I'm glad we ended up going in person, because it gave us the fullest and most accurate experience of the topic. One of the mosque leaders mentioned that the media has often misinterpreted Islam through of careless and disrespectful cameras. By showing up respectfully, we gained enough trust to be allowed to video certain parts of the prayer time and have truly open interviews.
This was the first video I made in my senior year, and getting used to Final Cut Pro again was definitely a learning curve. It was especially difficult because I was the only one doing it, from the interviews to the editing.
For the interviews and practice B-roll, I sat in on the Black History Month assembly's last rehearsal. They had put so much work into it, and I wanted to make sure that the video highlighted that as much as the product itself. This assembly is fully student-run, including rehearsal times, script, and props, and
The camera captured something I don't think my words could have — the way their eyes lit up when they talked about this event they had been preparing for since the very beginning of the year. Video allows me to get moments like that, even how some nervousness seeped into their voices about the assembly to come.
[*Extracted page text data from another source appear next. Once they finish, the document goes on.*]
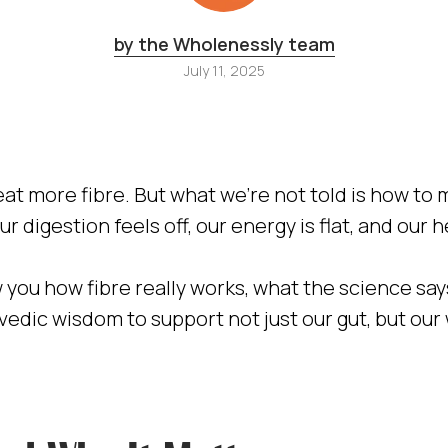
by the Wholenessly team
July 11, 2025
at more fibre. But what we’re not told is how to 
ur digestion feels off, our energy is flat, and our 
how you how fibre really works, what the science s
vedic wisdom to support not just our gut, but our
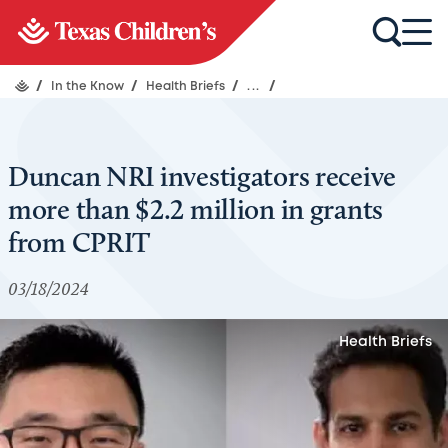
/
In the Know
/
Health Briefs
/
...
/
Duncan NRI investigators receive
more than $2.2 million in grants
from CPRIT
03/18/2024
Health Briefs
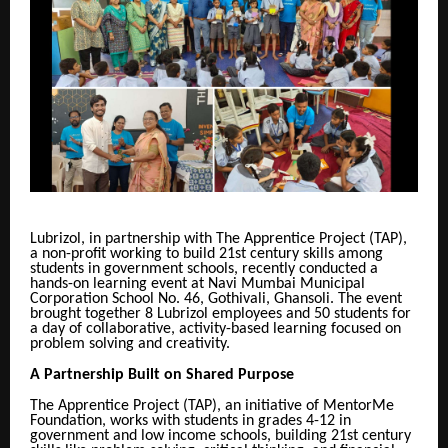
Lubrizol, in partnership with The Apprentice Project (TAP),
a non-profit working to build 21st century skills among
students in government schools, recently conducted a
hands-on learning event at Navi Mumbai Municipal
Corporation School No. 46, Gothivali, Ghansoli. The event
brought together 8 Lubrizol employees and 50 students for
a day of collaborative, activity-based learning focused on
problem solving and creativity.
A Partnership Built on Shared Purpose
The Apprentice Project (TAP), an initiative of MentorMe
Foundation, works with students in grades 4-12 in
government and low income schools, building 21st century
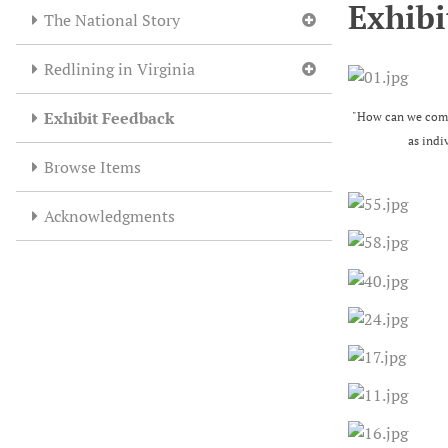
Exhibi
The National Story
Redlining in Virginia
Exhibit Feedback
"How can we comba
as indi
Browse Items
Acknowledgments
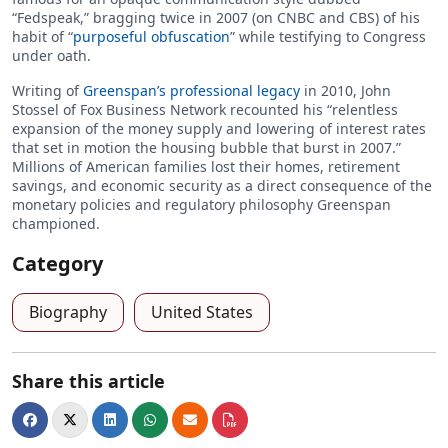
“Fedspeak,” bragging twice in 2007 (on CNBC and CBS) of his
habit of “
purposeful obfuscation
” while testifying to Congress
under oath.
Writing of
Greenspan’s professional legacy
in 2010, John
Stossel of Fox Business Network recounted his “relentless
expansion of the money supply and lowering of interest rates
that set in motion the housing bubble that burst in 2007.”
Millions of American families lost their homes, retirement
savings, and economic security as a direct consequence of the
monetary policies and regulatory philosophy Greenspan
championed.
Category
Biography
United States
Share this article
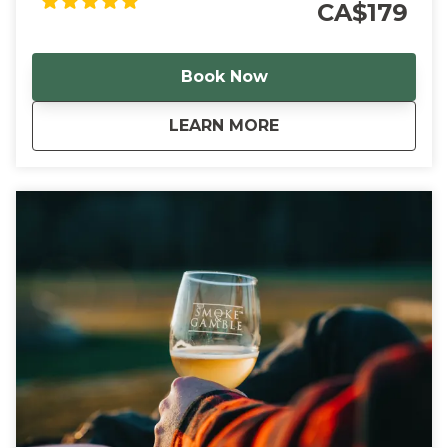
CA$179
Book Now
about
Sudsy Sips Norfolk
LEARN MORE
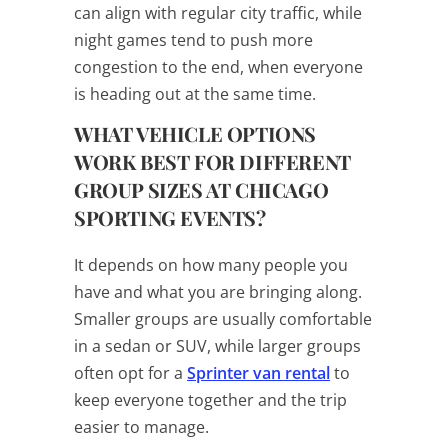
can align with regular city traffic, while
night games tend to push more
congestion to the end, when everyone
is heading out at the same time.
WHAT VEHICLE OPTIONS
WORK BEST FOR DIFFERENT
GROUP SIZES AT CHICAGO
SPORTING EVENTS?
It depends on how many people you
have and what you are bringing along.
Smaller groups are usually comfortable
in a sedan or SUV, while larger groups
often opt for a
Sprinter van rental
to
keep everyone together and the trip
easier to manage.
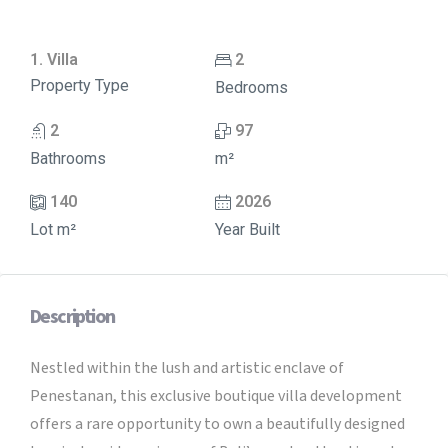
1. Villa
2
Property Type
Bedrooms
2
97
Bathrooms
m²
140
2026
Lot m²
Year Built
Description
Nestled within the lush and artistic enclave of
Penestanan, this exclusive boutique villa development
offers a rare opportunity to own a beautifully designed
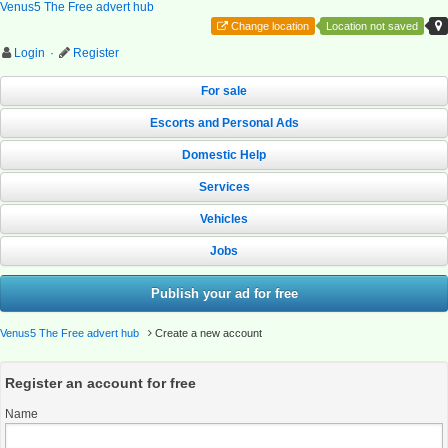
Venus5 The Free advert hub
Change location
Location not saved
Login
·
Register
For sale
Escorts and Personal Ads
Domestic Help
Services
Vehicles
Jobs
Publish your ad for free
Venus5 The Free advert hub
Create a new account
Register an account for free
Name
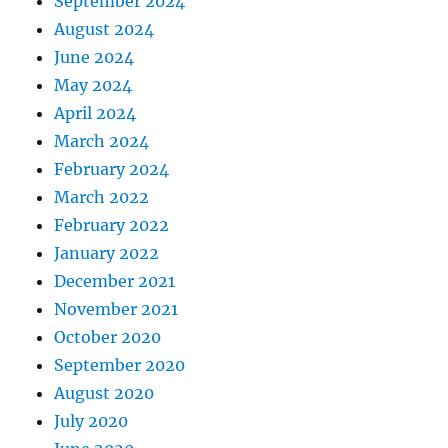
September 2024
August 2024
June 2024
May 2024
April 2024
March 2024
February 2024
March 2022
February 2022
January 2022
December 2021
November 2021
October 2020
September 2020
August 2020
July 2020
As the interviewer, I always get to see those things. But with a video camera, the audience gets to stand alongside me and experience the interview in almost its purest form, without me diluting the interaction into words on a page.
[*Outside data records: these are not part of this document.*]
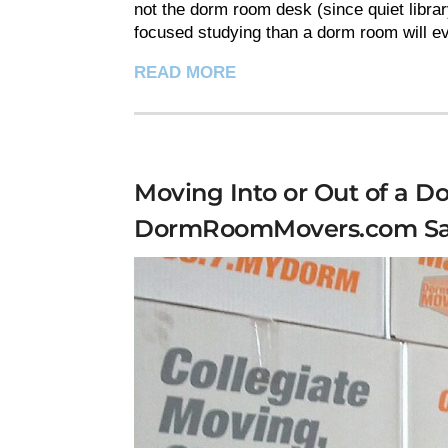
not the dorm room desk (since quiet librar
focused studying than a dorm room will eve
READ MORE
Moving Into or Out of a 
DormRoomMovers.com Sa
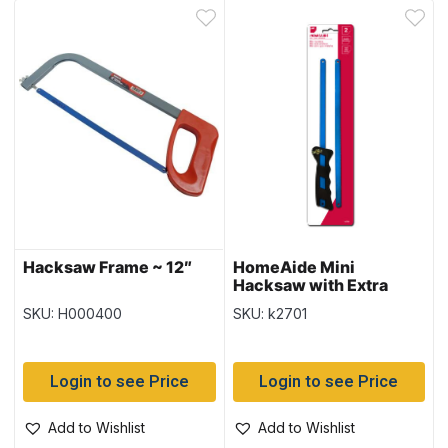
Hacksaw Frame ~ 12″
HomeAide Mini
Hacksaw with Extra
Blade
SKU: H000400
SKU: k2701
Login to see Price
Login to see Price
Add to Wishlist
Add to Wishlist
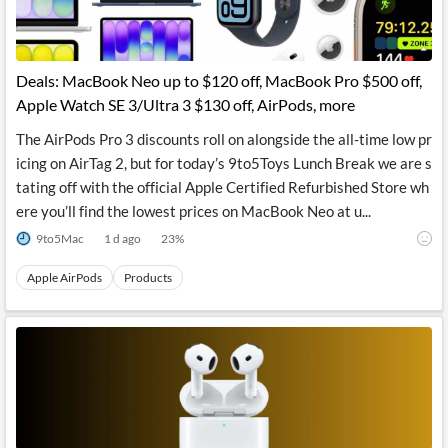
Deals: MacBook Neo up to $120 off, MacBook Pro $500 off,
Apple Watch SE 3/Ultra 3 $130 off, AirPods, more
The AirPods Pro 3 discounts roll on alongside the all-time low pr
icing on AirTag 2, but for today’s 9to5Toys Lunch Break we are s
tating off with the official Apple Certified Refurbished Store wh
ere you’ll find the lowest prices on MacBook Neo at u...
9to5Mac
1 d ago
23
%
Apple AirPods
Products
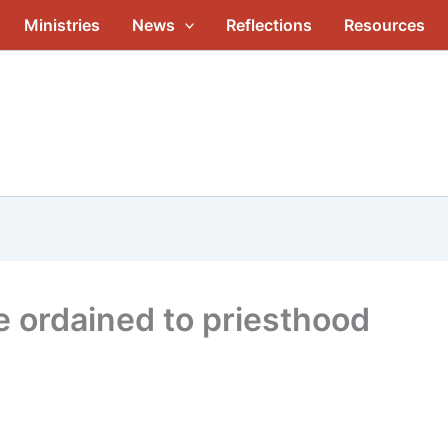
Ministries
News
Reflections
Resources
 ordained to priesthood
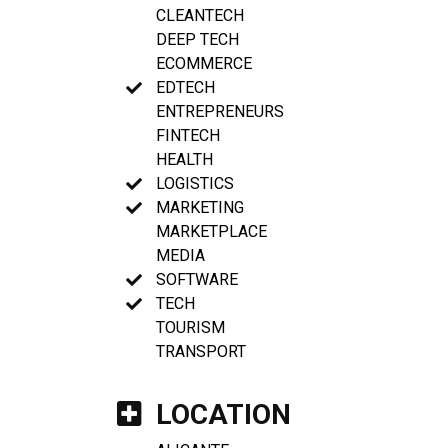
CLEANTECH
DEEP TECH
ECOMMERCE
EDTECH
ENTREPRENEURS
FINTECH
HEALTH
LOGISTICS
MARKETING
MARKETPLACE
MEDIA
SOFTWARE
TECH
TOURISM
TRANSPORT
LOCATION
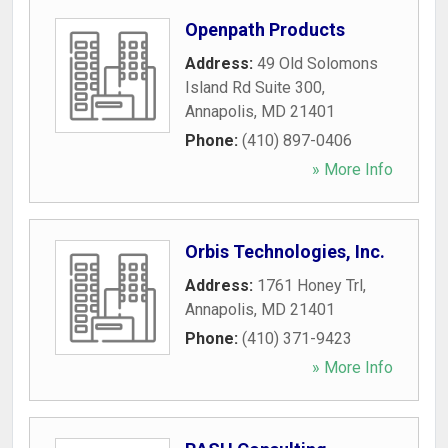
Openpath Products
Address:
49 Old Solomons
Island Rd Suite 300
,
Annapolis
,
MD
21401
Phone:
(410) 897-0406
» More Info
Orbis Technologies, Inc.
Address:
1761 Honey Trl
,
Annapolis
,
MD
21401
Phone:
(410) 371-9423
» More Info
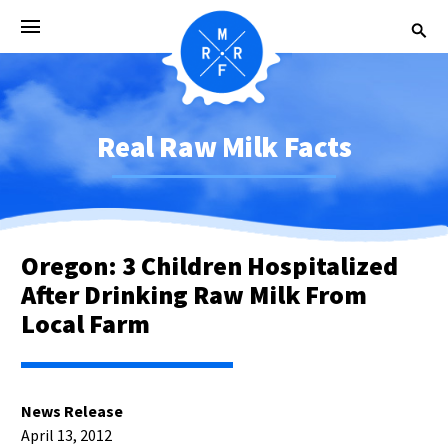
Real Raw Milk Facts
Oregon: 3 Children Hospitalized
After Drinking Raw Milk From
Local Farm
News Release
April 13, 2012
Initially, I thought that since I had used Final Cut Pro in the past with WHYY, it would be easier, but this notion was quickly dispelled when I had to search up how to use the basic blade tool. Putting my own ego aside was a key obstacle for this video!
There are a few parts that I wish I had done differently, but I'm still proud of it. It helped me get acclimated to video editing again, and it reminded how important it is to stay organized. After getting tangled in the video clips for the first couple of days, I started naming them. I also made a timeline in my notebook instead of just moving the clips around haphazardly.
The most difficult ten minutes of making this video were the first ten minutes of doing so: when my co-editor-in-chief Matthew and I talked through the synopsis of this deeply confusing musical. It would have been easy to make this video without a complete understanding of 'Alice by Heart,' but without that understanding, the questions we asked wouldn't have been as rich.
For example, we tried to emphasize the relationship between the leads Eli Graves and Jack Davies. A recurring theme of the show is growing up, which I almost missed in my first read of the synopsis, because I was more focused on the loss aspect.
But because we read the synopsis thoroughly, we were able to ask Eli and Jack questions about how their offstage friendship over multiple years mirrored that of their characters' growth over the show.
We took the lessons I learned from my BHM video and applied them here. We started with soundbites (instead of getting lost in B-roll like I did with the BHM video), and we built around those soundbites.
Because it was more organized, we had more time to make the sounds transition better, as well as do more deliberate separation of the audio and the video. All these small parts combined to create a video that has been the most fun to make, and maybe one of the best videos I've ever helped to make as well.
Some of the theater kids thanked us afterwards, because the musical isn't very well known, and the video helped to simplify it and encourage students to come watch it. I love musicals, and I think the best way to get people interested in them is through video. The sharp choreography and magnificent runs can't just be described in words — video is where they get a chance to shine.